[Image and design file data]
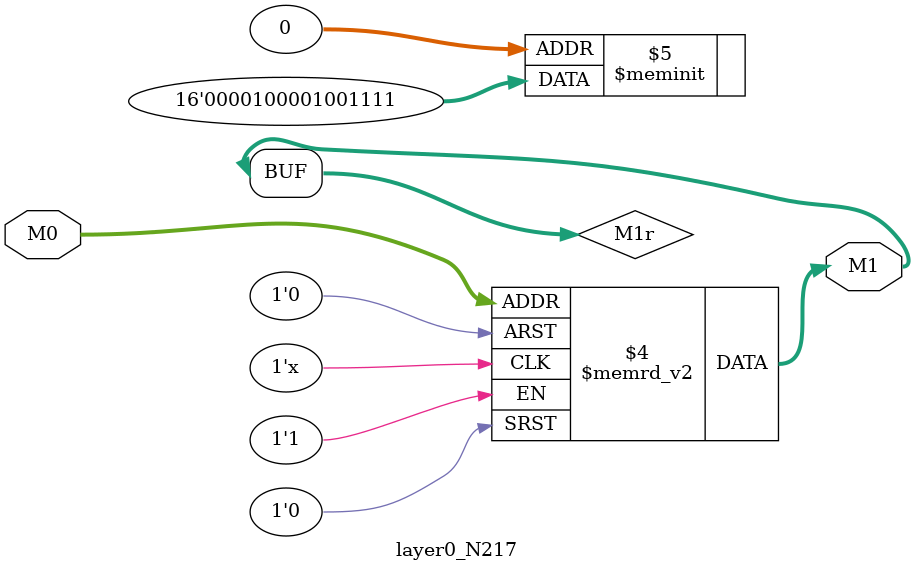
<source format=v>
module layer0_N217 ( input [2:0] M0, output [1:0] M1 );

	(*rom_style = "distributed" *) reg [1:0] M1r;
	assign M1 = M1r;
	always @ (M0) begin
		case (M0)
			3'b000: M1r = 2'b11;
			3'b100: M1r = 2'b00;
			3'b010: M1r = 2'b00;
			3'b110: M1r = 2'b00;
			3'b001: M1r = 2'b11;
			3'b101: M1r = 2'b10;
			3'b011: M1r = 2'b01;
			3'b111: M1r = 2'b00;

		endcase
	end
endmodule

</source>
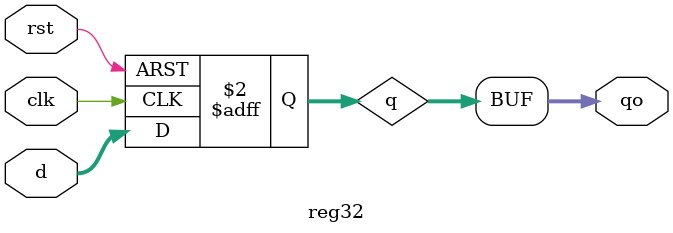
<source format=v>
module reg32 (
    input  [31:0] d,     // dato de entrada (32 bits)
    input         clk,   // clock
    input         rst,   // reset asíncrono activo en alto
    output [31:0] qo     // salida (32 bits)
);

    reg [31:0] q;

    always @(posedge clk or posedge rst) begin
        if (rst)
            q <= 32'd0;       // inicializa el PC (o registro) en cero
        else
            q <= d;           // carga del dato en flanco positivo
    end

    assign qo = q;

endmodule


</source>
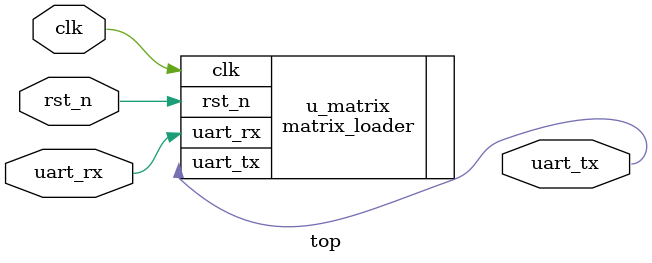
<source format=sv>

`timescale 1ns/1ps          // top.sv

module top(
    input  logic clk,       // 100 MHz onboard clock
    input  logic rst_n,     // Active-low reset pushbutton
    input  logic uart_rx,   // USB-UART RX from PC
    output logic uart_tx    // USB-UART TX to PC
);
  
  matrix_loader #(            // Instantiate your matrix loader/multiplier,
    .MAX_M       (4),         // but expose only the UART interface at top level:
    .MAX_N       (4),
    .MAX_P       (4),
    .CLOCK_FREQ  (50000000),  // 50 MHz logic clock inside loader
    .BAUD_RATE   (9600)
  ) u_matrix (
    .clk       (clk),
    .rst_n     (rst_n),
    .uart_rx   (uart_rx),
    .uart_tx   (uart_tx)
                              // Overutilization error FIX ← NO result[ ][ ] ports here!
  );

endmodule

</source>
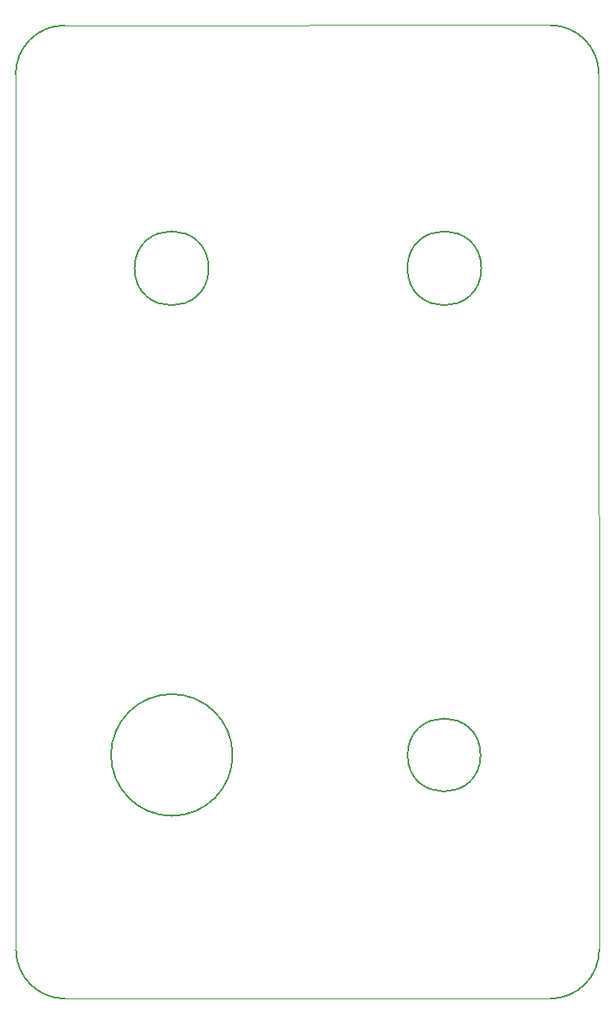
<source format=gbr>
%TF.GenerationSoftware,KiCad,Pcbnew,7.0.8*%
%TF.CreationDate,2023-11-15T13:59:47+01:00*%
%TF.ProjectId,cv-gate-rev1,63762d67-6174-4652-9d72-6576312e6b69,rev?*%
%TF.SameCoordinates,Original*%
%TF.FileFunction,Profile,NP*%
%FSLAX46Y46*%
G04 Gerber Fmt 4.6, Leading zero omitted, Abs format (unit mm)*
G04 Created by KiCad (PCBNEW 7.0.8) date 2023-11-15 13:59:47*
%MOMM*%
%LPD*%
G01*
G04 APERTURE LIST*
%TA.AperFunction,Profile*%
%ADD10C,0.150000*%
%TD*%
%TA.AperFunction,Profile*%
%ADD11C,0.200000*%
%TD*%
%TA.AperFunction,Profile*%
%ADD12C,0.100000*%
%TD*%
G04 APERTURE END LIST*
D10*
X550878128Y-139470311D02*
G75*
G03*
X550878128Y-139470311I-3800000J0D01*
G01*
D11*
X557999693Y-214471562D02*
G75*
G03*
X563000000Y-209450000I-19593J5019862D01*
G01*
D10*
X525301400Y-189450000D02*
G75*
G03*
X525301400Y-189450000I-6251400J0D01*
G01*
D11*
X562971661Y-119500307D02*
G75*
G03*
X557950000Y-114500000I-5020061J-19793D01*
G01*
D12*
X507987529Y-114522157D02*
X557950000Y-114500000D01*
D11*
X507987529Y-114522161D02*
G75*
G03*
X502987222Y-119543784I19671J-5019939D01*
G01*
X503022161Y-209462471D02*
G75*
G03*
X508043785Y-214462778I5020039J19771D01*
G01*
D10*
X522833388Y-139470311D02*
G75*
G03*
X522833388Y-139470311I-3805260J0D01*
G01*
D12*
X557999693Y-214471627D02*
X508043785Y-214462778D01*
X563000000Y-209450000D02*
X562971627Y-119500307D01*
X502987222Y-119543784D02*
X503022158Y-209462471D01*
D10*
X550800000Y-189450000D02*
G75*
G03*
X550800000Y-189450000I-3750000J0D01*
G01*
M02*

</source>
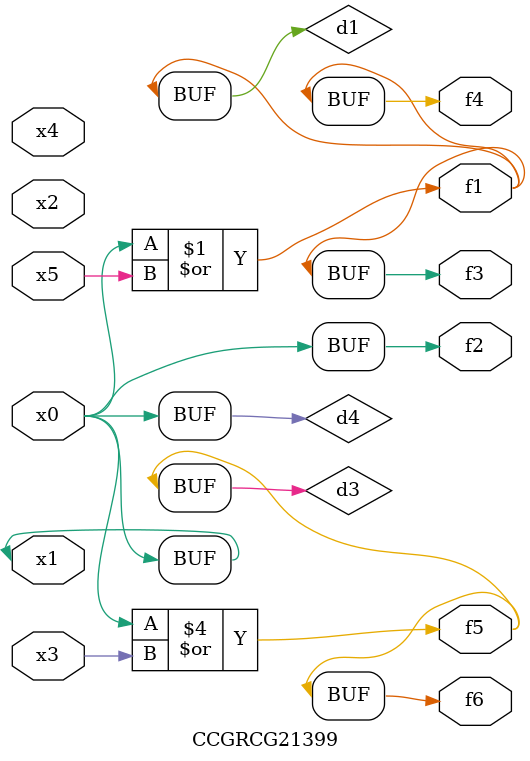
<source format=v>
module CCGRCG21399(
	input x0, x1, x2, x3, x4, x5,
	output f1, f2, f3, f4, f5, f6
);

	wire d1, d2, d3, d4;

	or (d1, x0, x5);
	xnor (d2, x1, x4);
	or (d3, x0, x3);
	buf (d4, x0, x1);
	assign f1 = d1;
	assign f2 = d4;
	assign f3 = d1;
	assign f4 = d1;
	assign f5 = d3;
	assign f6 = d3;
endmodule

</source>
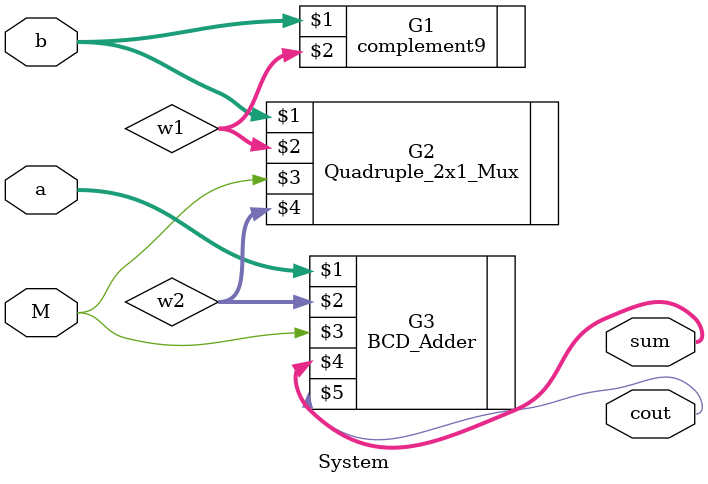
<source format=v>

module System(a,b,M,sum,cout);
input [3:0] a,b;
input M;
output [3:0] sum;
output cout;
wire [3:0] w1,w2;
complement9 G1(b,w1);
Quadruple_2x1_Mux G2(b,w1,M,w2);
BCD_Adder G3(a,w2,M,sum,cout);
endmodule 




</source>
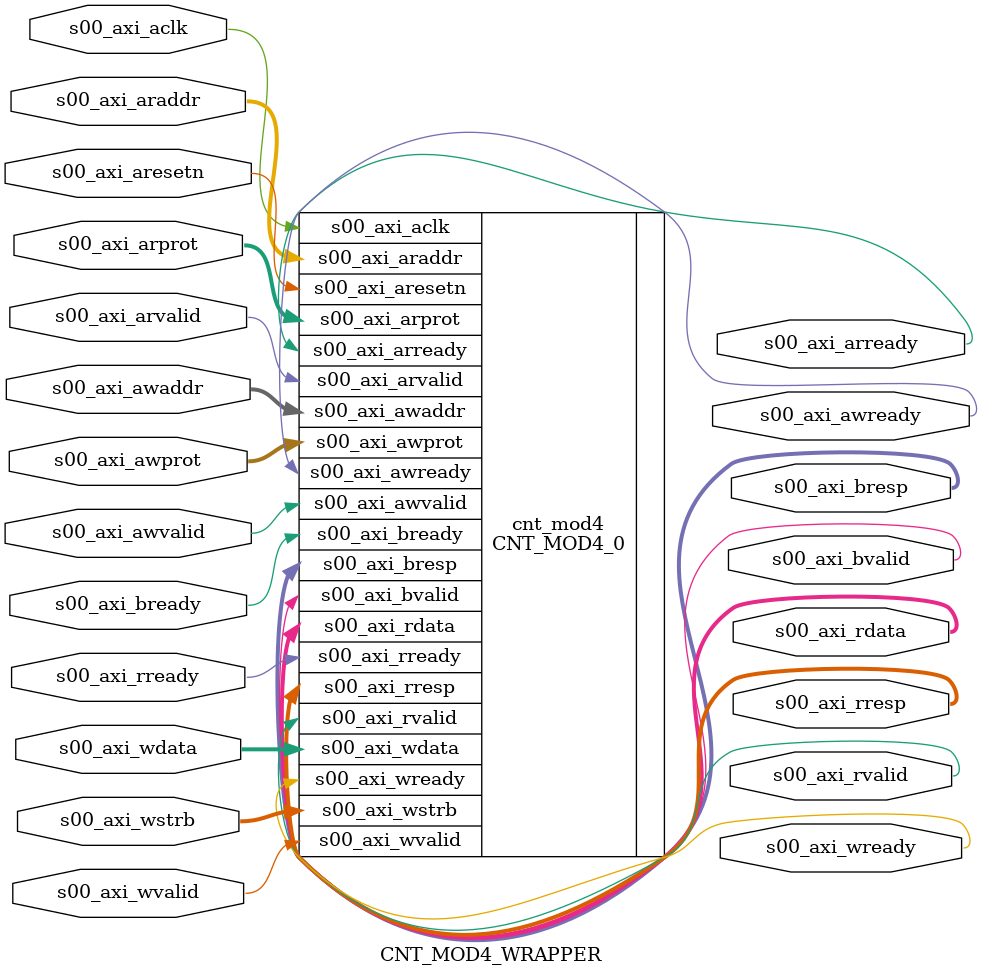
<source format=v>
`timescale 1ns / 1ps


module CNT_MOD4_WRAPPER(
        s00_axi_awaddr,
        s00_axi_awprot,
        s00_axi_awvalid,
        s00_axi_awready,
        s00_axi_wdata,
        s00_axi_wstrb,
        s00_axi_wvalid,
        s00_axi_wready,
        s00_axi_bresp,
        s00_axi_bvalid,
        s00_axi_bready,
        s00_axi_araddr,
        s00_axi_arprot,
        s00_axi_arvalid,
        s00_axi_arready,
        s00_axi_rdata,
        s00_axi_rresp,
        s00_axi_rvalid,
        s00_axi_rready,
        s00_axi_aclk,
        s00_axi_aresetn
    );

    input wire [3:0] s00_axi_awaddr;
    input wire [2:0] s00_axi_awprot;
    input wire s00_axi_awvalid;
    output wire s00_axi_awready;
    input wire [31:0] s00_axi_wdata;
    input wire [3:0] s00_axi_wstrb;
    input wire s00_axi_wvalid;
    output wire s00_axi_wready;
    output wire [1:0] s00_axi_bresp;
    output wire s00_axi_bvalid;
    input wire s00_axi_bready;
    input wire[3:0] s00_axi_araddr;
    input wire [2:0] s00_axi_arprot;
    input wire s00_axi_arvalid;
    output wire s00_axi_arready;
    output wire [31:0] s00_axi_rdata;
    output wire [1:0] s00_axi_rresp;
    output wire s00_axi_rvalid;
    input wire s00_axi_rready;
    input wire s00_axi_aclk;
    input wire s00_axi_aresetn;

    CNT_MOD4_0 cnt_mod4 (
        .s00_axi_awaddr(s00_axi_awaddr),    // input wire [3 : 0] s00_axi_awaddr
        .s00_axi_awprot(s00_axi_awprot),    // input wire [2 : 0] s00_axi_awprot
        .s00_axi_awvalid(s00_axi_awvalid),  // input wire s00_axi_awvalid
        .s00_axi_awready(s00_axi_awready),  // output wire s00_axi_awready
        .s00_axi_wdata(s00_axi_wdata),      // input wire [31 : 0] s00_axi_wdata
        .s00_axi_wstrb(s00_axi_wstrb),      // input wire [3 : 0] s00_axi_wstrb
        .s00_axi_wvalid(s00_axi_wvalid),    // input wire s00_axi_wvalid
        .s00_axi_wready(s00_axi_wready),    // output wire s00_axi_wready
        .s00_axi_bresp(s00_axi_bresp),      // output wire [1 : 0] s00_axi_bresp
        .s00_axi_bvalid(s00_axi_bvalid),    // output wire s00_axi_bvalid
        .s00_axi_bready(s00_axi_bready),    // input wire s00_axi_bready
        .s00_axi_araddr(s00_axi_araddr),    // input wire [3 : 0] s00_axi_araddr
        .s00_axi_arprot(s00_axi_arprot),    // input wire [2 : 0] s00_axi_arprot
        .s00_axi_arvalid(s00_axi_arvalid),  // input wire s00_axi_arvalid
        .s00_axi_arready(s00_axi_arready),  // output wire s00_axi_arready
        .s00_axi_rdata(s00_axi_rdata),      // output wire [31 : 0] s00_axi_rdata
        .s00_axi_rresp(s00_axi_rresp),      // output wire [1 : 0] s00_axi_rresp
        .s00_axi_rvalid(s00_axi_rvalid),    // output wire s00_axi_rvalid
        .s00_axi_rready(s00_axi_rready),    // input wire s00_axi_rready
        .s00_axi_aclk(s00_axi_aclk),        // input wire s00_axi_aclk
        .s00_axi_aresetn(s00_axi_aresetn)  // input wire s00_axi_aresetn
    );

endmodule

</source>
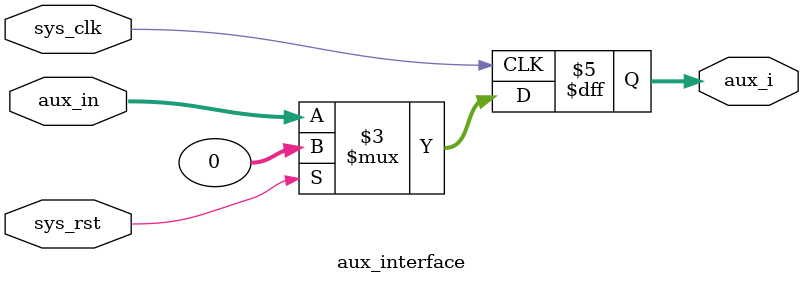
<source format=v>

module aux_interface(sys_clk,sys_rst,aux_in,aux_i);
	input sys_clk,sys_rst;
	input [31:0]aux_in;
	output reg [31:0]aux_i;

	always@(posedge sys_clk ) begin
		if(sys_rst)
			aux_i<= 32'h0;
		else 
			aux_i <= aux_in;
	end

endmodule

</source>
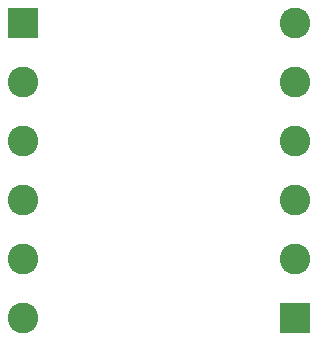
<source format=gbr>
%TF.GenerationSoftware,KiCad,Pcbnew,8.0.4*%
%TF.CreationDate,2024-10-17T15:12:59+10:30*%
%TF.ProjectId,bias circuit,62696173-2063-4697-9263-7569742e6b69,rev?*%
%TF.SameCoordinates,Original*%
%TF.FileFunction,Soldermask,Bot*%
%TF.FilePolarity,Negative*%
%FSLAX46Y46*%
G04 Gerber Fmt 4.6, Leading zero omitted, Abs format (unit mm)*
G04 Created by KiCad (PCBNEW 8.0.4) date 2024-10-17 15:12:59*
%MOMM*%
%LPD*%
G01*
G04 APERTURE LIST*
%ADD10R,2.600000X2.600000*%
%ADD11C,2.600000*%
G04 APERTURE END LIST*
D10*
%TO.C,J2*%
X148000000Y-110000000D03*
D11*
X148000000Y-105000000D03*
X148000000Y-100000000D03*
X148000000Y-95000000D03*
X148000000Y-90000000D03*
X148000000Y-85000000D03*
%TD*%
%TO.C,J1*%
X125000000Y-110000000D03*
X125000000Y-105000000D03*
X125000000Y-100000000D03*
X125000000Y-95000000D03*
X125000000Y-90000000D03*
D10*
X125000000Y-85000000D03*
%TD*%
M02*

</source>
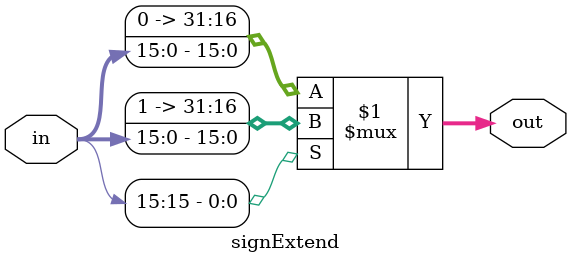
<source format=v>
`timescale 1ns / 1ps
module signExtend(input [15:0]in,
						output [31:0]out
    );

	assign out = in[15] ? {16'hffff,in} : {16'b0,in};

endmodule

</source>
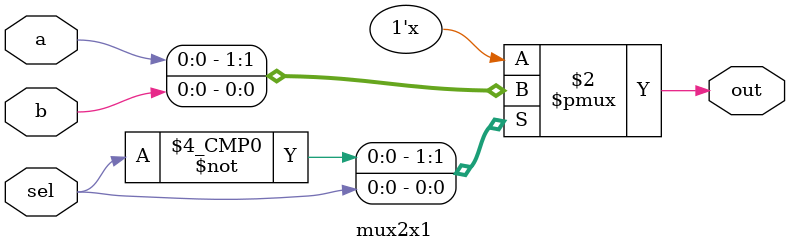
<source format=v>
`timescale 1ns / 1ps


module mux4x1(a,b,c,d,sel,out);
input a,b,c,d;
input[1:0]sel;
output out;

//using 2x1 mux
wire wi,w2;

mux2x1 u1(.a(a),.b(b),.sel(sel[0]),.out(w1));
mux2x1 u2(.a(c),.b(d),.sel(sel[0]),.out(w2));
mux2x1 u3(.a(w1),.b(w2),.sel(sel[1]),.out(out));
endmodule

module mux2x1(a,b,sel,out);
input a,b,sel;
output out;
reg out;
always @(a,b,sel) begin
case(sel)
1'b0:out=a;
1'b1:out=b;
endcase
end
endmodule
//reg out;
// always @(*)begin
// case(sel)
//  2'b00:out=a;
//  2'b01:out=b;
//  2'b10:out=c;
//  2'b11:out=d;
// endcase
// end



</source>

### Directive
Start with the line above containing "3'b100: M1r = 2'b00;" and end with the line containing "Instantiate your matrix". Set down that stretch exactly, without any pictures.

### Task output
			3'b100: M1r = 2'b00;
			3'b010: M1r = 2'b00;
			3'b110: M1r = 2'b00;
			3'b001: M1r = 2'b11;
			3'b101: M1r = 2'b10;
			3'b011: M1r = 2'b01;
			3'b111: M1r = 2'b00;

		endcase
	end
endmodule

</source>
<source format=v>
module reg32 (
    input  [31:0] d,     // dato de entrada (32 bits)
    input         clk,   // clock
    input         rst,   // reset asíncrono activo en alto
    output [31:0] qo     // salida (32 bits)
);

    reg [31:0] q;

    always @(posedge clk or posedge rst) begin
        if (rst)
            q <= 32'd0;       // inicializa el PC (o registro) en cero
        else
            q <= d;           // carga del dato en flanco positivo
    end

    assign qo = q;

endmodule


</source>
<source format=sv>

`timescale 1ns/1ps          // top.sv

module top(
    input  logic clk,       // 100 MHz onboard clock
    input  logic rst_n,     // Active-low reset pushbutton
    input  logic uart_rx,   // USB-UART RX from PC
    output logic uart_tx    // USB-UART TX to PC
);
  
  matrix_loader #(            // Instantiate your matrix loader/multiplier,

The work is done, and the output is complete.